ROCKLAND — Knox County Sheriff Tim Carroll has been tapped to be Rockland’s next police chief.

“This is a huge win for Rockland,” Rockland City Manager Tom Luttrell said Thursday, June 30.

Carroll said he was excited to rejoin a department where he started his law enforcement career.

“I may live two miles from the city but when I tell people where I’m from, I say Rockland,” Carroll said. “Rockland is a great place to live and raise a family.”

The city had re-advertised the chief vacancy following the second unsuccessful search effort earlier in June. The sheriff approached the city manager, Luttrell said. There were two candidates for the third round, Carroll was interviewed Wednesday night and the second candidate withdrew.

Carroll said he wants to focus on law enforcement and will work to retain and attract officers to the department and address its staffing needs. Maine sheriff’s oversee both patrol divisions and the jails. Carroll has been praised for his efforts to provide services to people incarcerated in the Knox Jail so they will have a better chance to succeed upon their being released.

Born in Camden, Carroll moved to Mount Desert Island when his father was named police chief of Southwest Harbor.

Carroll attended MDI schools and graduated from the University of Maine with a degree in law enforcement. His first official police position began in Rockland in 1991 — on the evening of his 21st birthday.

From there, he worked on the Bar Harbor Police force for four years, then joined the Maine Marine Patrol, serving in Stonington, and after nine years returned to Rockland.

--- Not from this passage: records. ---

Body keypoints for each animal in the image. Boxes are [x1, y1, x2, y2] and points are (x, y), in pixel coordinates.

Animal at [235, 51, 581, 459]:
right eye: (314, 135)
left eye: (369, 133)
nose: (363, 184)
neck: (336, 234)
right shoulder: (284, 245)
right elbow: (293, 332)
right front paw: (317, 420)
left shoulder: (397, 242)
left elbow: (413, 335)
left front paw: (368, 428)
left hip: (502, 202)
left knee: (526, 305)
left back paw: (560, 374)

In 2004, after marrying Heidi Kolmosky, he went to work in the family business at Fuller’s auto dealership as business manager. In a 2014 interview with The Courier-Gazette, he said despite enjoying the family connection, he wanted to return to law enforcement.

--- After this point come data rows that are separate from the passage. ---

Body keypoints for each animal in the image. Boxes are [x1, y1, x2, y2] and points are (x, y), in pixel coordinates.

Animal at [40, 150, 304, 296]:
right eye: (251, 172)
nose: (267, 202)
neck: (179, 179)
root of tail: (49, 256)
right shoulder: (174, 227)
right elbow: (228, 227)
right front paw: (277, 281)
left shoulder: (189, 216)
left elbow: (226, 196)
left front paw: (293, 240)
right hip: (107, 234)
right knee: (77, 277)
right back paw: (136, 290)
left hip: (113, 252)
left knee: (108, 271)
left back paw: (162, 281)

He joined the Knox County Sheriff’s Office and served as chief deputy for seven years under Sheriff Donna Dennison.

Carroll graduated from the FBI Academy in 2018.

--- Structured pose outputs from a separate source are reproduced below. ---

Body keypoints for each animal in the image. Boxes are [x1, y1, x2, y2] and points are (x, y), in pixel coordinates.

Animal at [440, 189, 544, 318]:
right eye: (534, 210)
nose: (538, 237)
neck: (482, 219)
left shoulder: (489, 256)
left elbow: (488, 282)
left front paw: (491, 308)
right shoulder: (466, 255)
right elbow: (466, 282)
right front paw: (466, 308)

He received the outstanding bravery award from the Waldo County Law Enforcement Association for saving the life of Jennifer Knowlton June 28, 1997, and was awarded the Lifesaving Medal by the Bureau of Marine Patrol “for action above and beyond the call of duty in effecting the rescue and the saving of a life” and was named Marine Patrol Officer of the Year in 2001.

The Rockland City Council will need to formally confirm the appointment of Carroll. The Council is scheduled to vote on confirmation at a meeting that begins 5:30 p.m. Wednesday, July 6. Carroll plans to begin the chief’s job in Monday, July 11.

He will succeed Christopher Young who left in November 2021 for a job in the private sector. Deputy Chief Joel Neal has served as interim chief since Young’s departure.

The 52-year-old sheriff said he hopes he can retire from law enforcement as Rockland chief.

His departure from the sheriff’s office will mean Chief Deputy Patrick Polky will be sheriff until the governor names a replacement. Under state law, the Knox County Democratic Committee gets to make a recommendation to the governor to fill the position until the next election, which is in November, since Carroll is a Democrat.

Since Carroll was to be uncontested on the November ballot, the Democrats will be able to offer a replacement candidate on the November ballot.

The sheriff said Polky is interested in the sheriff’s post. He said Polky is a Democrat. The term for sheriff is for four years.

Polky issued a statement late Thursday.

“Sheriff Timothy Carroll’s announcement to resign his position as sheriff of Knox County is as much a shock to me as it is to many of you. I understand Sheriff Carroll’s reasons and wish him the absolute best in his new chosen path! He is working with local, county and state officials with regard to his resignation and will likely have more information to provide in the coming days.

“Anytime an organization experiences a transition like this, there are feelings of anxiety and uncertainty. I, too, am experiencing these feelings, but my military experience taught me to keep moving forward and performing at my very best. As chief deputy, I have remained prepared to step in for the sheriff at any time; I will ensure that you all continue to receive the same service and stability for as long as I am afforded the opportunity,” Polky said.